The Bureau for State Security (BOSS) has also become persistently associated with the murders in the popular imagination. BOSS was a central player in the Information Scandal, and was alleged to include a unit, the so-called Z-Squad, which carried out extra-judicial killings in the 1970s. In 1997, Roy Allen, a former member of BOSS, was named as the chief suspect in the murder case, although he denied the allegations and said that he had not belonged to the so-called Z-Squad. Then, almost a decade later, the Beeld reported, on the basis of information from an anonymous source in the intelligence services, that Allen and two alleged former Z-Squad members – Dries Verwey and Phil Freeman – had carried out the murders, to prevent Smit from publicly disclosing his knowledge about secret overseas bank accounts that were held by the state to pay front organisations. However, no charges were ever laid: Verwey had died in 1980; Freeman had committed suicide in 1990; and Allen was by then living in Australia. It has also been alleged that the police investigations into the murders were in fact orchestrated to cover up the involvement of the security forces, and attention has also been given to the possibility that Smit was murdered by a Cuban hit squad.

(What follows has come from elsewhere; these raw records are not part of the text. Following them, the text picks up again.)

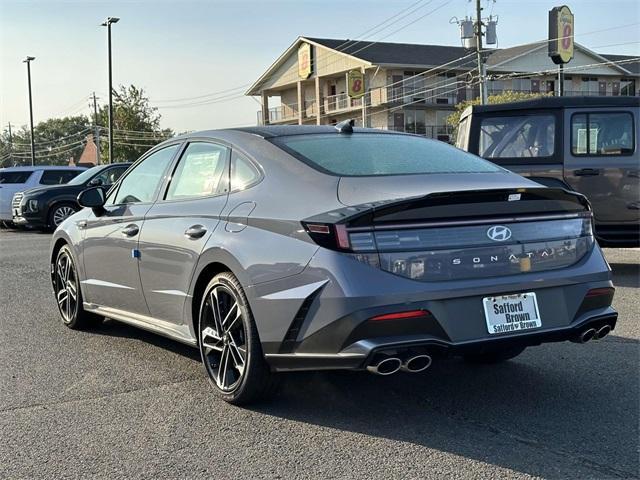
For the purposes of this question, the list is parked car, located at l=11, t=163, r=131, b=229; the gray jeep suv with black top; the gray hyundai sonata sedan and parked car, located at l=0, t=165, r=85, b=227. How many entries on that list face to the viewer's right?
1

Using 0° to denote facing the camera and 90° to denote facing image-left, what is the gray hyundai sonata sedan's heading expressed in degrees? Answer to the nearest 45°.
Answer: approximately 135°

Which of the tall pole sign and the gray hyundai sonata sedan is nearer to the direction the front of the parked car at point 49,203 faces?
the gray hyundai sonata sedan

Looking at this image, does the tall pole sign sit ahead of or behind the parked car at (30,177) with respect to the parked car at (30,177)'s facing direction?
behind

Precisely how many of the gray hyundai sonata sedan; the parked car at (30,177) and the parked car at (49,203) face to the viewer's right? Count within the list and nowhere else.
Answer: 0

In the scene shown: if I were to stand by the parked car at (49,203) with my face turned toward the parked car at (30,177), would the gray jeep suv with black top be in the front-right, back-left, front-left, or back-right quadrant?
back-right

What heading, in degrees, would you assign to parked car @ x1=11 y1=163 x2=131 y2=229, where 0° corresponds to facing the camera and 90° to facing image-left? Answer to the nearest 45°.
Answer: approximately 45°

=== Truth and Reconciliation Commission ===
After the end of apartheid, Truth and Reconciliation Commission heard evidence on the Smits' murders. Its report said that the evidence suggested that some party retained "a contemporary interest in ensuring that the facts surrounding the killings remain hidden", indicating "a political agenda or at least one in which powerful – possibly financial – interests are vested". It concluded that the murders had been politically motivated and carried out by members of the apartheid security forces.